▸ **Work to complete**: Look through the data below. Pick out the lines holding the string "depth".

▸ **The data**:
= = = =

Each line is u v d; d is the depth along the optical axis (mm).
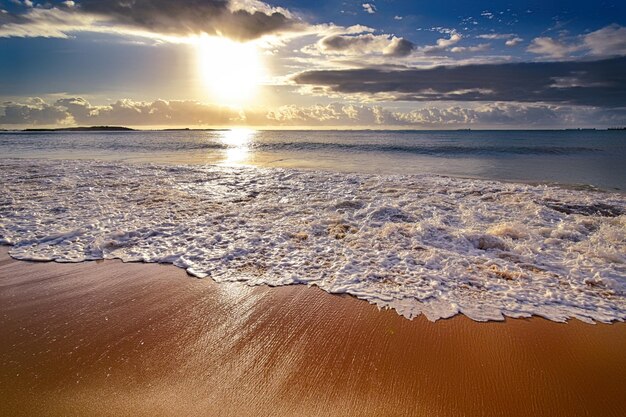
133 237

= = = =

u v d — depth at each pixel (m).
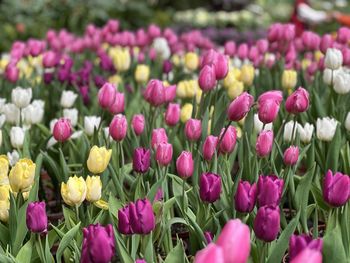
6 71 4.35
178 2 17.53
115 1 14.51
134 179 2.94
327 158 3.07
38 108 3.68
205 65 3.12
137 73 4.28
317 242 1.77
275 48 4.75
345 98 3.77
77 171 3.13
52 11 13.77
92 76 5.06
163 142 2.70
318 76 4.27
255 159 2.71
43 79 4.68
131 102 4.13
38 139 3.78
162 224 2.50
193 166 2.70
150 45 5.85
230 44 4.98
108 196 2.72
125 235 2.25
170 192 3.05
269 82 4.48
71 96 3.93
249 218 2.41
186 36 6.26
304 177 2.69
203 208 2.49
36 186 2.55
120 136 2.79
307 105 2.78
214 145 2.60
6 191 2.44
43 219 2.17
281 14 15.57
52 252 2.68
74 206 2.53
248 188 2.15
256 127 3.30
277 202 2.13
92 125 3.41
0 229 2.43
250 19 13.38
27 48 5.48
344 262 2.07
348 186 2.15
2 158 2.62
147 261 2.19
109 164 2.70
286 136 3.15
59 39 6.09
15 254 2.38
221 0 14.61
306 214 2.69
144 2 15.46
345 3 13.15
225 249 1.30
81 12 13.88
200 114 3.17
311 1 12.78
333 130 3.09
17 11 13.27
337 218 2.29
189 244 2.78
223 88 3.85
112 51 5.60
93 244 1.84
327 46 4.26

= = = =

▸ **Reply**:
Each line is u v d; d is the depth along the optical axis (mm).
u v d — depth at each pixel (m).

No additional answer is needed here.